→ ESTRATTO FORNITO:
**********

Cerro Maggiore celebra il 25 aprile: “Libertà non è fare ciò che si vuole, ma essere ciò che si deve”
Cerro Maggiore ha celebrato il 25 aprile ad 81 anni dalla Liberazione con un messaggio rivolto soprattutto ai giovani
È il 25 aprile 1945, inizia la ritirata dei soldati della Germania nazista e di quelli fascisti della repubblica di Salò da Milano e Torino dopo la ribellione della popolazione e l’insurrezione generale proclamata dai partigiani. A distanza di 81 anni, Cerro Maggiore ha celebrato l’anniversario della Liberazione, con un messaggio rivolto soprattutto ai giovani.

**********

→ DATI DA ANALIZZARE:
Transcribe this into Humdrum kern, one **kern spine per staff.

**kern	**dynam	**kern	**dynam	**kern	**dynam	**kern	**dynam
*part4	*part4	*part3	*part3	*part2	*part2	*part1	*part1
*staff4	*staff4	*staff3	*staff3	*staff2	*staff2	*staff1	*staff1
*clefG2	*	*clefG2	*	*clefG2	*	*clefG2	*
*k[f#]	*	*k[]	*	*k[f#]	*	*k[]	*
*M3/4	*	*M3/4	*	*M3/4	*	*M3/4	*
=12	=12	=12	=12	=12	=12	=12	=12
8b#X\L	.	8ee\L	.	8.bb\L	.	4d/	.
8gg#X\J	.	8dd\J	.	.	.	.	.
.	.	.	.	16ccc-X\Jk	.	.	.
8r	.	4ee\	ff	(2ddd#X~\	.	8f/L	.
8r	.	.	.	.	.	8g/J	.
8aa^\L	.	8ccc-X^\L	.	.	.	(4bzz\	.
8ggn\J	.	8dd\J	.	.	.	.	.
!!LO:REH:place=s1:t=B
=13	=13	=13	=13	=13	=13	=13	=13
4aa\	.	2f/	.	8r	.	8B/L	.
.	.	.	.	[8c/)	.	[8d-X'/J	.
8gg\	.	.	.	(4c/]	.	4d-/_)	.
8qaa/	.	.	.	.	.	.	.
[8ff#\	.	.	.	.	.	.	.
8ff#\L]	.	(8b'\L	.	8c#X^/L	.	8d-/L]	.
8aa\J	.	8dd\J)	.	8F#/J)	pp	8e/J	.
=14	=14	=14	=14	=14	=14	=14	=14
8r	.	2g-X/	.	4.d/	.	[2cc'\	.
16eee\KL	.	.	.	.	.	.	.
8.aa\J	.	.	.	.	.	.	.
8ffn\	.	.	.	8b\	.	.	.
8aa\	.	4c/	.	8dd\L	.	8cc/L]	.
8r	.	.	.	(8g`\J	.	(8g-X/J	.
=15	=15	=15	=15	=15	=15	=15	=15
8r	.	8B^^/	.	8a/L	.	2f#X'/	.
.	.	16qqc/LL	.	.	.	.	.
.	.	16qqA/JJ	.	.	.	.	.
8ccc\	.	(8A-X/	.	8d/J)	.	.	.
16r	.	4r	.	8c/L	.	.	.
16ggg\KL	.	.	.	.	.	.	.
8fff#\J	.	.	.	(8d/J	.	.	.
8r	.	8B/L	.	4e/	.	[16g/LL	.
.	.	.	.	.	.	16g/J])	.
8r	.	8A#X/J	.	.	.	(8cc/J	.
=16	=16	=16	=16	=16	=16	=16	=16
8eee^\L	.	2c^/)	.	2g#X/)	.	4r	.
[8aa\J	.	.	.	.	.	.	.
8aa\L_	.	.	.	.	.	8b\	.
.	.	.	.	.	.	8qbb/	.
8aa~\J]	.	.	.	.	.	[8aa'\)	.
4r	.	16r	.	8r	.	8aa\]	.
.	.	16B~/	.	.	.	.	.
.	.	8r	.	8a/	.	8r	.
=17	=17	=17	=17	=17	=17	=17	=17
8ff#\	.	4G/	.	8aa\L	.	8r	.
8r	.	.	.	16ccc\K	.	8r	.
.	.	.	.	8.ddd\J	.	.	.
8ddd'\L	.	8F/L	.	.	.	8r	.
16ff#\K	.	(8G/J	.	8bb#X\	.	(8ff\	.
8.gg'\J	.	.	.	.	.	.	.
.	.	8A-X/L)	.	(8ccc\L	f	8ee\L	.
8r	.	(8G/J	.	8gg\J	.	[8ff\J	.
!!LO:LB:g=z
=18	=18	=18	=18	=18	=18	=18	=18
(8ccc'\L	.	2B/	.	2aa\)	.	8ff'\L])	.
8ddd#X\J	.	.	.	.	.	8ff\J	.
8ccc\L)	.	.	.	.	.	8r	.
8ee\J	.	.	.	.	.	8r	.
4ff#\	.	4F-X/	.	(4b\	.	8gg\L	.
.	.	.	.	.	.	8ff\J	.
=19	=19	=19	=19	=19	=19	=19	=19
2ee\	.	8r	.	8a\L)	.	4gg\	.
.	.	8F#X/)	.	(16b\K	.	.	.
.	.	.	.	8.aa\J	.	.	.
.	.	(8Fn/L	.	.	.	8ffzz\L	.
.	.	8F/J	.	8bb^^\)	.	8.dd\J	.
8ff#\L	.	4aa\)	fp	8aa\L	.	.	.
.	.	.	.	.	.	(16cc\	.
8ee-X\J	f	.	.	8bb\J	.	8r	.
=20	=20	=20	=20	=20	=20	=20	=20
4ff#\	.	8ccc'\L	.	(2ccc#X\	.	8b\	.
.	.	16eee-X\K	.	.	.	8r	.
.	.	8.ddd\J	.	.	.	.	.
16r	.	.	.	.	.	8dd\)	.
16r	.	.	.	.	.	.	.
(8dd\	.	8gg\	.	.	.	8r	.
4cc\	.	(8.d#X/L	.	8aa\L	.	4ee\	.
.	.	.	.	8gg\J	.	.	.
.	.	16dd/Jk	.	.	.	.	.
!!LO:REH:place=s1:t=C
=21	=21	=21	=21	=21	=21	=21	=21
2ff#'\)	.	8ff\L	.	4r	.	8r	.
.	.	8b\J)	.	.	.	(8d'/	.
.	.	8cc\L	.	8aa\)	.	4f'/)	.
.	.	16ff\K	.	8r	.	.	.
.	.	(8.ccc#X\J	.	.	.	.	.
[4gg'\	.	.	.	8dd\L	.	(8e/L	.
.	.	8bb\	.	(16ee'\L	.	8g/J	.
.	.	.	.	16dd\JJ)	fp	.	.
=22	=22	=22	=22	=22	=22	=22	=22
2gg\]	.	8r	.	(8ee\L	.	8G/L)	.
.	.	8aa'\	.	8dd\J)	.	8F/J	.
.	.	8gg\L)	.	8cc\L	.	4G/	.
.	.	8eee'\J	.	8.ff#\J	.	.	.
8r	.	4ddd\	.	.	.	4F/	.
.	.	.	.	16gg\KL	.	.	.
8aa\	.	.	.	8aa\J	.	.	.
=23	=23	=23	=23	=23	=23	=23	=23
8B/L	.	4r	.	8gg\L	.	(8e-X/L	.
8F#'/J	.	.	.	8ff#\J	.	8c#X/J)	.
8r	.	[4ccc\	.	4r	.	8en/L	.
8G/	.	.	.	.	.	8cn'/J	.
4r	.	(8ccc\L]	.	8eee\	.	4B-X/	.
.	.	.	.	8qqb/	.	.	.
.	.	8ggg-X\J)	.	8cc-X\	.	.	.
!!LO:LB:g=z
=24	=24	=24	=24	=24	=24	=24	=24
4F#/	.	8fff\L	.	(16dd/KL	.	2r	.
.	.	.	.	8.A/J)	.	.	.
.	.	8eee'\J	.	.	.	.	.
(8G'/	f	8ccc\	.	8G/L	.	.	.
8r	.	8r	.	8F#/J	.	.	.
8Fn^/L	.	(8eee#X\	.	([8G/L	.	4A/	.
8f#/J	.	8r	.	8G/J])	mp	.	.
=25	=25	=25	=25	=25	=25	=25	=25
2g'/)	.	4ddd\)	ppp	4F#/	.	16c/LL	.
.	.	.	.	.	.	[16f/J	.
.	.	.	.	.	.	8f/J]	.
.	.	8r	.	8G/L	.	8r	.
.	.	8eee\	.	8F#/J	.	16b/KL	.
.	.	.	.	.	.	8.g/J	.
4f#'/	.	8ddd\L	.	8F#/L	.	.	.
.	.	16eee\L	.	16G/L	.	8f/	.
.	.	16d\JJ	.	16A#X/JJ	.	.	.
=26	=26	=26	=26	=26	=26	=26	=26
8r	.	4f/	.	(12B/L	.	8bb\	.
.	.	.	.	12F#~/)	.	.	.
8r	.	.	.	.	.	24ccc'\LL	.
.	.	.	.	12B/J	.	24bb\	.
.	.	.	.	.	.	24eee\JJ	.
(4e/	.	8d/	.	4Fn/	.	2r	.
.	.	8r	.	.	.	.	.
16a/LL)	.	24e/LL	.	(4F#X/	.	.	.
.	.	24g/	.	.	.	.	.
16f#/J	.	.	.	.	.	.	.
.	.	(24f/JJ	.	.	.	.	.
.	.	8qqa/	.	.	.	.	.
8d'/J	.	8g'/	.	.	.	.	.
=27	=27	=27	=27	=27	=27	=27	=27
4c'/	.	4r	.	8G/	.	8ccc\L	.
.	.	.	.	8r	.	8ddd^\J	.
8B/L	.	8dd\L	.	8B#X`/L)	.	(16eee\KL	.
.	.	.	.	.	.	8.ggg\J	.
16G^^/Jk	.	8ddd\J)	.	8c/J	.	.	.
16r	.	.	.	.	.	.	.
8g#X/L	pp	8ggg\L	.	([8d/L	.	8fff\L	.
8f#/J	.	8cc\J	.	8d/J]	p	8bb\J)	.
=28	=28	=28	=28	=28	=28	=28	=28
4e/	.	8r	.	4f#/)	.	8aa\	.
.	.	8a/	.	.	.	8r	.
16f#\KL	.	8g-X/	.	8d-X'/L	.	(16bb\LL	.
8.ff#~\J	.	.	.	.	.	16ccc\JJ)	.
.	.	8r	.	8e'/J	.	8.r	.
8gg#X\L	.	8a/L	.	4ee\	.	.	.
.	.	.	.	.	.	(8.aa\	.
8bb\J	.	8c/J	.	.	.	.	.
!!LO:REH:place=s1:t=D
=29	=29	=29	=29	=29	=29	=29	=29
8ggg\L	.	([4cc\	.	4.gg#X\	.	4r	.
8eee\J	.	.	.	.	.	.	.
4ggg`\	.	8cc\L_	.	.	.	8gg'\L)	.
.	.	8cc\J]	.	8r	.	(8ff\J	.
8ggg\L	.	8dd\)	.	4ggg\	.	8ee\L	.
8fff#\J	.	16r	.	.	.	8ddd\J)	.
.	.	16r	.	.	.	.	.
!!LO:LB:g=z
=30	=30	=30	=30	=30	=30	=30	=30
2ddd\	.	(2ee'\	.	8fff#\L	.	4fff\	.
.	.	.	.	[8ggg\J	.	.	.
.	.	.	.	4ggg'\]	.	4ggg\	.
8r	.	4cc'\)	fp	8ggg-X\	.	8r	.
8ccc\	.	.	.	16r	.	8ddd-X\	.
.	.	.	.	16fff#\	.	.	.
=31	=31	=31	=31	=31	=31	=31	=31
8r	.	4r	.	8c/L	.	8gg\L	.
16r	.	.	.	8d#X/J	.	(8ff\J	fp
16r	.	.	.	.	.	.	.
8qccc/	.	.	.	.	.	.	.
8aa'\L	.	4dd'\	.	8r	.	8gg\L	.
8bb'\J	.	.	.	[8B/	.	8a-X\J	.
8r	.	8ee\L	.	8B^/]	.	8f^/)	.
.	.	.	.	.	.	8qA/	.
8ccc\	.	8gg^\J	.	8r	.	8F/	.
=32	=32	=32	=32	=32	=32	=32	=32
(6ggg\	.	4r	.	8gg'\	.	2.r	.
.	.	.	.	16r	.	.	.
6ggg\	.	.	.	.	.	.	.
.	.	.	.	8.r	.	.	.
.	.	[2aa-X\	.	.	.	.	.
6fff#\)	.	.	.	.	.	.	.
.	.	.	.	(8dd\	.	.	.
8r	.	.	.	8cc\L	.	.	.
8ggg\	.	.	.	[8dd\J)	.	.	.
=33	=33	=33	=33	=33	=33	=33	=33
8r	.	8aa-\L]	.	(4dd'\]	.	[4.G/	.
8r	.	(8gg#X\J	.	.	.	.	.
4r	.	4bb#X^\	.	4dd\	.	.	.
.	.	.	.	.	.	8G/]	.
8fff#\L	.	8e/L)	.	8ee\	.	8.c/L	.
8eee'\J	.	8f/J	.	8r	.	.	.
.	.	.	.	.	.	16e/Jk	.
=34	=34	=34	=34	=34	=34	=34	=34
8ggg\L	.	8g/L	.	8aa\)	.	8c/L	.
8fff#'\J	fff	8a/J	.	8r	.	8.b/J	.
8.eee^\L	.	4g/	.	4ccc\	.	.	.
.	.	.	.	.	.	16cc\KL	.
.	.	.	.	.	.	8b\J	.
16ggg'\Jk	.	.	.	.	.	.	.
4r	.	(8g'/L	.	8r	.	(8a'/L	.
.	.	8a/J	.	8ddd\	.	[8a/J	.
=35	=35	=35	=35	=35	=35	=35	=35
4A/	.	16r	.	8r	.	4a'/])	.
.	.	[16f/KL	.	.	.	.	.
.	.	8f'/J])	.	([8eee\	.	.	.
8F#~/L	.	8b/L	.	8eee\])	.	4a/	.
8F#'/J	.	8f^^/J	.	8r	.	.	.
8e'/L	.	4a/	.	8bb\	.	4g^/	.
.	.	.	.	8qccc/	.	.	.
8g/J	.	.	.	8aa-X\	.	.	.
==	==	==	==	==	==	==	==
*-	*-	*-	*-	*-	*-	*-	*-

**********

→ COSA FARE:
A: Riporta dall'estratto fornito tutto il testo che va da "Cerro Maggiore ha celebrato il" fino a "soprattutto ai giovani.".
B: Secondo l'estratto fornito, a chi era rivolto soprattutto il messaggio con cui Cerro Maggiore ha celebrato il 25 aprile?

→ RISPOSTE IN ORDINE:
A:
Cerro Maggiore ha celebrato il 25 aprile ad 81 anni dalla Liberazione con un messaggio rivolto soprattutto ai giovani
È il 25 aprile 1945, inizia la ritirata dei soldati della Germania nazista e di quelli fascisti della repubblica di Salò da Milano e Torino dopo la ribellione della popolazione e l’insurrezione generale proclamata dai partigiani. A distanza di 81 anni, Cerro Maggiore ha celebrato l’anniversario della Liberazione, con un messaggio rivolto soprattutto ai giovani.

B: Soprattutto ai giovani.